CHAPTER  12.3. Proof of Purchase
108943.
 For purposes of this chapter, the following definitions apply:
(a) (1) “Business” means a person that accepts payment through cash, credit, or debit transactions.
(2) “Business” does not include either of the following:
(A) A health care provider, as defined in Section 123105.
(B) An entity organized as a nonprofit institution that has annual gross sales receipts of less than two million dollars ($2,000,000).
(b) “Consumer” means a person who purchases, and does not offer for resale, food, alcohol, other tangible personal property, or services.
(c) “Department” means the Department of Toxic Substances Control.
(d) “Intentionally added bisphenol A” means bisphenol A that a manufacturer has intentionally added to a product and that has a functional or technical effect in the product, including bisphenol A that is an intentional breakdown product of an added chemical that also has a functional or technical effect in the product.

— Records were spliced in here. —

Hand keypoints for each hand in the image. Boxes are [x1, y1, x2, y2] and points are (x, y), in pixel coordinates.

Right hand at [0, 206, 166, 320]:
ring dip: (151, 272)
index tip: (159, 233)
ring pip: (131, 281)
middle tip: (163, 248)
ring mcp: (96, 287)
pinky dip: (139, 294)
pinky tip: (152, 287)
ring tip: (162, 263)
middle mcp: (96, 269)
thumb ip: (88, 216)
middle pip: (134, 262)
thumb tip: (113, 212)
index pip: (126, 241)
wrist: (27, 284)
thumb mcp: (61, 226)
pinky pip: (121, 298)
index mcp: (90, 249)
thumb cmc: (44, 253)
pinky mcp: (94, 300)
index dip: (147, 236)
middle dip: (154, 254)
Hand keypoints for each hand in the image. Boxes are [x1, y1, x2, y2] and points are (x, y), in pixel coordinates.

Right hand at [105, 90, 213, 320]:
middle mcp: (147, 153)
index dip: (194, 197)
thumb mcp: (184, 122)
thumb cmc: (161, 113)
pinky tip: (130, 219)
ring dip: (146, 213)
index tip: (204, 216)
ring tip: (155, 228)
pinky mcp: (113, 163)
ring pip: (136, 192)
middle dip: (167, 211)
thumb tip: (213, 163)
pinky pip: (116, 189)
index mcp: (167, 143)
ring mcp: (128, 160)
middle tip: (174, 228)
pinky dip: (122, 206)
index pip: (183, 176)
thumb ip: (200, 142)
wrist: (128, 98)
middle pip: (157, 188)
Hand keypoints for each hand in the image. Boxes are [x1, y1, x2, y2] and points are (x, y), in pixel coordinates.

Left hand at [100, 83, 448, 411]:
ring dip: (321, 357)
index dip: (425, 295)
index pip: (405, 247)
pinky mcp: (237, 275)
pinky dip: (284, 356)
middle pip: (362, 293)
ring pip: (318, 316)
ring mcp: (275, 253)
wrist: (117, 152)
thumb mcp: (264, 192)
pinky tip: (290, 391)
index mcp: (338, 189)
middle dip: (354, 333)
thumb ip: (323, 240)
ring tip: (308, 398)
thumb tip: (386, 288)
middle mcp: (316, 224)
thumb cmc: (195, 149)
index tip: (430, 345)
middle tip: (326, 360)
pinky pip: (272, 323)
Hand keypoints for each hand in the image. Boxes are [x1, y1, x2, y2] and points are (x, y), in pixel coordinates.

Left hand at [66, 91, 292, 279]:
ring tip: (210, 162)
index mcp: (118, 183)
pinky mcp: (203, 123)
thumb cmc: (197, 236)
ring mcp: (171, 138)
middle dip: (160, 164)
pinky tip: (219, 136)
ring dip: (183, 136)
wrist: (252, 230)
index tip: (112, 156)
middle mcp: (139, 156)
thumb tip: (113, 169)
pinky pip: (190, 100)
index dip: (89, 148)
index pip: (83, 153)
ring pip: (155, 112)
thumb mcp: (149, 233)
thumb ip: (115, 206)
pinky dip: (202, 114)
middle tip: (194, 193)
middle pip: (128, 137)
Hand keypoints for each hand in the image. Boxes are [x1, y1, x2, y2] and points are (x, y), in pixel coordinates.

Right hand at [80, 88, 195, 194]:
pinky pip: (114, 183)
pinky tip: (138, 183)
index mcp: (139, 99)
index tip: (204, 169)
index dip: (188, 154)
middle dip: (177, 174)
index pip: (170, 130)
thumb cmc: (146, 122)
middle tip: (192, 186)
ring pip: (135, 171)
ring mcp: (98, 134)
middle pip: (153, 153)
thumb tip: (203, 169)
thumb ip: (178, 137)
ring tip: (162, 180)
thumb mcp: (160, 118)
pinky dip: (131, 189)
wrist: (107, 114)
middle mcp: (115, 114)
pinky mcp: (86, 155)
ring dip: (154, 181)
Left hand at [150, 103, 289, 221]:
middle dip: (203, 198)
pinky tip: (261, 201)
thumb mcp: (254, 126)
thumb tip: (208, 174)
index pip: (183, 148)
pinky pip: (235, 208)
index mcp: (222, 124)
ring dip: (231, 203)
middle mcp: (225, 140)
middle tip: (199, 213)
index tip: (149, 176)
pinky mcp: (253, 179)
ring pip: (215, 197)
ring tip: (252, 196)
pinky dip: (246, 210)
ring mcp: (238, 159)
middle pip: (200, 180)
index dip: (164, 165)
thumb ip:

(e) “Intentionally added bisphenols” means bisphenols that a manufacturer has intentionally added to a product and that have a functional or technical effect in the product, including bisphenols that are intentional breakdown products of an added chemical that also have a functional or technical effect in the product.
(f) “Manufacturer” means the person that makes the paper for the paper proof of purchase from raw materials or machinery.
(g) “Person” means any individual, firm, association, organization, partnership, limited liability company, business trust, corporation, or company.
(h) “Proof of purchase” means a receipt for the retail sale of food, alcohol, or other tangible personal property, or for the provision of services, provided at the point of sale.
108943.1.
 (a) (1) On and after January 1, 2025, a paper proof of purchase provided to a consumer by a business or created by a manufacturer shall not contain intentionally added bisphenol A.
(2) On and after January 1, 2026, a paper proof of purchase provided to a consumer by a business or created by a manufacturer shall not contain any intentionally added bisphenols.
(b) The department may adopt regulations to implement, interpret, or make specific this chapter.
(c) The department shall post any violation or enforcement action of this chapter on the department’s internet website.
(d) The department shall deposit all penalties collected pursuant to this chapter into the Toxic Substances Control Account for the department to use upon appropriation by the Legislature to enforce this chapter.
(e) (1) The department, the Attorney General, a district attorney, a county counsel, or a city attorney may enforce this section. A violation shall be punishable by a civil penalty not to exceed five thousand dollars ($5,000) for a first violation, and not to exceed ten thousand dollars ($10,000) for each subsequent violation.
(2) A prevailing plaintiff who establishes a violation of this chapter shall be entitled to an award of reasonable attorney’s fees and costs.